Perhaps I’m a bit dense, but I didn’t read anything really that wrong with cheezit’s post - maybe because I came at it from the assumption that he/she was a decent person who was honestly concerned.
And I don’t think yojimbo was trying to flame back either.
Charitable: 1. kind and generous in giving money or other help to those in need 2. of or for charity 3. kind and forgiving in judging others; lenient
Charity: 1. Christian theol. the love of God for man or of man for his fellow men. 2. an act of good will or affection 3. the feeling of good will; benevolence 4. kindness or leniency in judging others. 5. a) a voluntary giving of money or other help to those in need b)money or help so given c) an instituion or other recipient of such help 6. a welfare instituion, organization or fund.
Sorry, but not a word to be found about “pity” in the definition. Not a word to imply that “pity” has anything to do with charity.
I can feel pity for jerks without extending them any charity. I can extend charity to jerks without feeling any pity at all.
And I wouldn’t try to tell you anything. I hate wasting my time.
Ok , cheezit it seems wires may have been crossed . You have shown me how you think ( not that you where under any obligation to ) . I do see where I could inferre the things I have said in your posts but obviously that’s not what you meant and I just made a mistake .
A lot of points you have brought up are things other posters have said or taken you up wrong . I was just looking for an explaination not a fight.
While I still don’t agree with you on everything you have said that is my problem and not yours . As far as I’m concerned this is over. If you do what to continue my e-mail is showing .
Guys, I’m a cashier at KrapMart, and let me tell you: what he said was NOT appropriate.
I’m not being nasty, I feel for this boy. But not only would it make customers uncomfortable, as some have pointed out, it would make him a target.
I would hope that I would be as polite as Diane. But, I would speak with a manager, and make it known that I was concerned for poor John. Because let me tell you, what if he said that to a small child, and a parent got the wrong idea, and all that?
So let’s just say, that he’s probably not a bad kid, but that still doesn’t make what he said appropriate, all right?
Would the clerks statements be ok if he WEREN’T retarded?
Discussing bodily functions with a customer is NOT ok.
If this kid can’t understand that, I agree with Yue Han, he needs another job. Not to be fired, but to be removed from interacting with strangers. Other employees can be trained, explained to, it’s not the same.
Well, I gotta say, I’m not sure how I’d react if a boy asked me to do that. But it wouldn’t be harshly. And I honestly don’t think there’s many people out there who would react harshly.
And saying he might be in danger is silly. He might be in danger anywhere except for home. But who wants to live such a sheltered life? I would bet the reason he likes that job is because he gets to talk to people. Not to mention he’s actually enjoying a job that most other people wouldn’t want. And people tend to prefer being helped by someone who enjoys their job, like the guys you see in the commercials. You know, the guys who look like they’re absolutely thrilled to be wearing an apron and a paper hat. Of course, that ideal employee probably doesn’t ask people to change his diaper. But hey, you gotta take the good with the bad.

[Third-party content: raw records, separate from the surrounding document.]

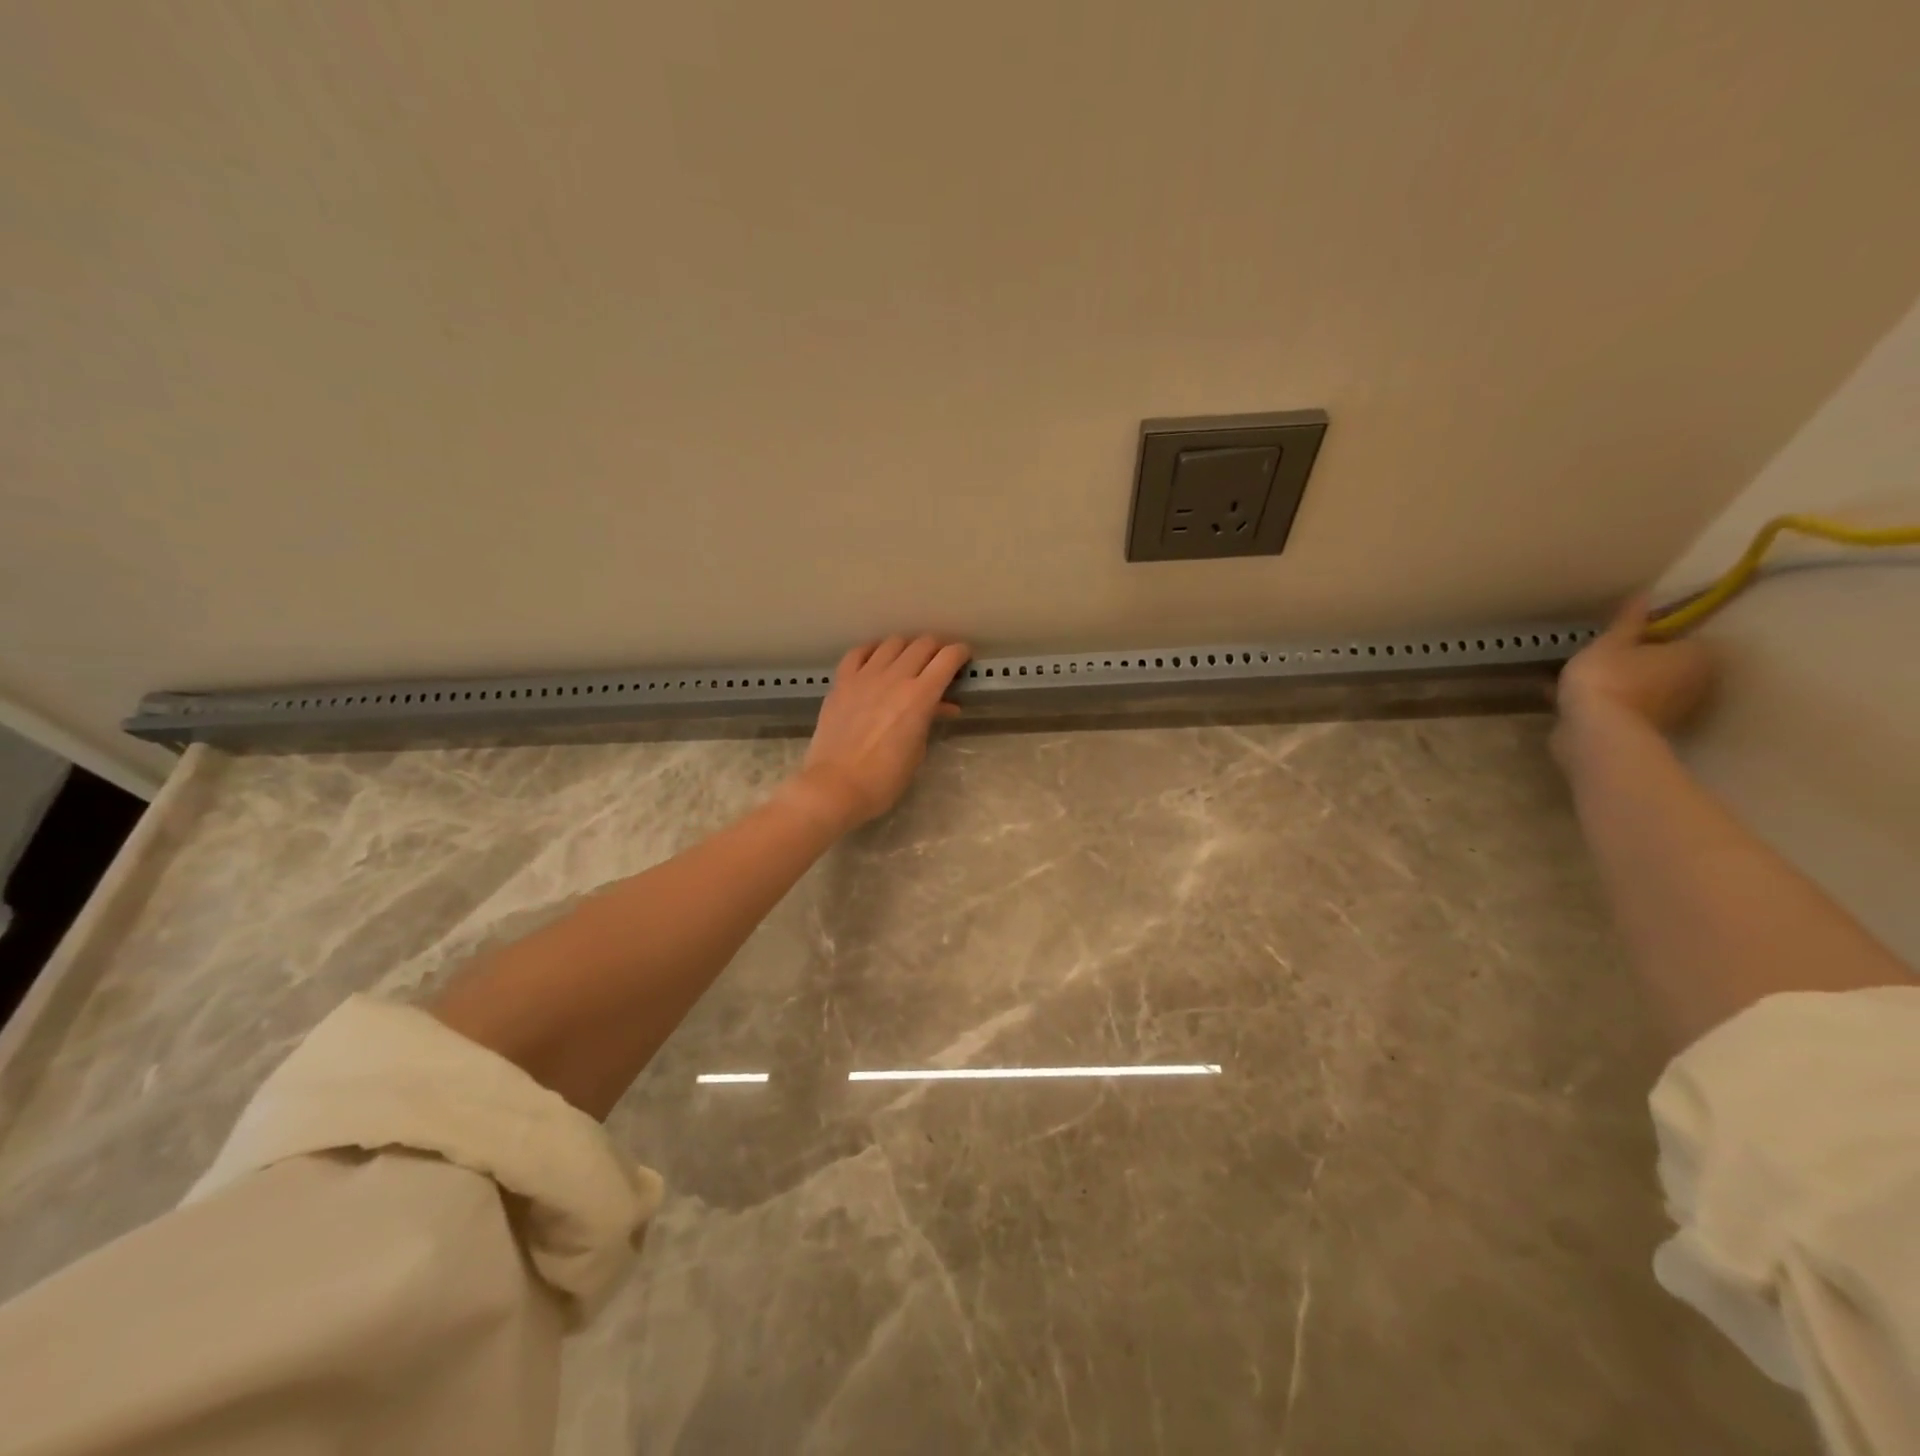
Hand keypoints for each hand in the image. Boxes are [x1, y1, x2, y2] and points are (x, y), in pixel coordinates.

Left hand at [783, 635, 970, 834]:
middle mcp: (894, 677)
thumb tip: (943, 705)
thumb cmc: (883, 780)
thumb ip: (930, 719)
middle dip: (937, 647)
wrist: (835, 787)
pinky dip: (873, 650)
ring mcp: (864, 677)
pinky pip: (858, 652)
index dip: (961, 653)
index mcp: (920, 697)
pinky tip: (876, 658)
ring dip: (907, 646)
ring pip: (892, 642)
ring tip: (909, 659)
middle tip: (940, 660)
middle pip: (923, 644)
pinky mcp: (841, 682)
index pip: (948, 658)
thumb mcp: (917, 751)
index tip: (964, 658)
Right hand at [1556, 596, 1715, 741]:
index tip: (1626, 636)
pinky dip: (1611, 704)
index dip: (1656, 635)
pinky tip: (1581, 701)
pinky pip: (1629, 710)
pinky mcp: (1646, 732)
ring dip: (1626, 685)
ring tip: (1589, 678)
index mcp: (1696, 656)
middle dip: (1642, 662)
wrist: (1597, 734)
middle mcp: (1697, 684)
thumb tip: (1645, 594)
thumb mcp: (1610, 642)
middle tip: (1606, 655)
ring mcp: (1673, 712)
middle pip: (1669, 666)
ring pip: (1649, 690)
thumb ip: (1628, 621)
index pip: (1684, 638)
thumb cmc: (1609, 678)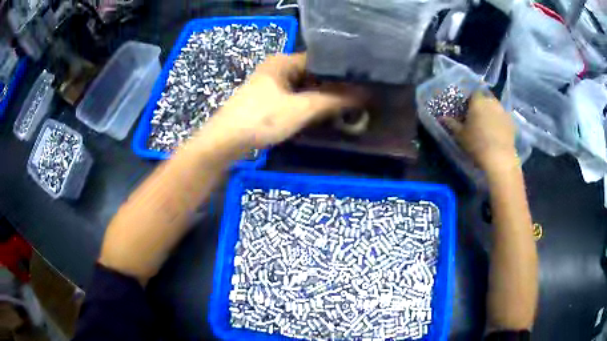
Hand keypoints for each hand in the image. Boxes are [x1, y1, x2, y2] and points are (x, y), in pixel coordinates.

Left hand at [204, 53, 363, 149]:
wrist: (225, 141)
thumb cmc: (261, 119)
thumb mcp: (300, 109)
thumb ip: (333, 100)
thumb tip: (364, 94)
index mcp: (283, 61)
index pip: (320, 59)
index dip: (341, 71)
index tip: (361, 83)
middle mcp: (276, 67)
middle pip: (312, 73)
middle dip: (332, 86)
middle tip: (356, 98)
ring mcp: (270, 84)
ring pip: (303, 86)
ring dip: (321, 96)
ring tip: (344, 106)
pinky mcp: (267, 99)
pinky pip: (294, 97)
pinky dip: (307, 104)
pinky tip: (321, 113)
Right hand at [441, 92, 516, 171]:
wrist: (499, 158)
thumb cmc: (477, 143)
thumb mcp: (460, 135)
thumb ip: (452, 124)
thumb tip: (441, 118)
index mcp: (478, 101)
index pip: (473, 93)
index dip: (470, 100)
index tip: (467, 109)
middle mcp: (491, 101)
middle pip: (486, 99)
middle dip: (482, 105)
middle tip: (477, 117)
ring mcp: (503, 111)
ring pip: (496, 107)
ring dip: (492, 113)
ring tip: (488, 125)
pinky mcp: (512, 122)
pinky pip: (503, 118)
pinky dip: (500, 122)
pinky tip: (498, 133)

Remember, this is a nice kid. And from all available accounts, rather likeable. So he said some things that are inappropriate, but everybody has a different idea of what’s inappropriate. I was once fired because a coworker and I were talking about the percentage of gays and lesbians amongst males and females. My coworker was gay, he didn’t find it offensive. But somebody in the other room overheard and complained to the manager that it was inappropriate. Most people wouldn’t have been offended by that. But this guy had a tick up his ass about it.
I wish everybody would realize that if they get offended, it might be their own fault.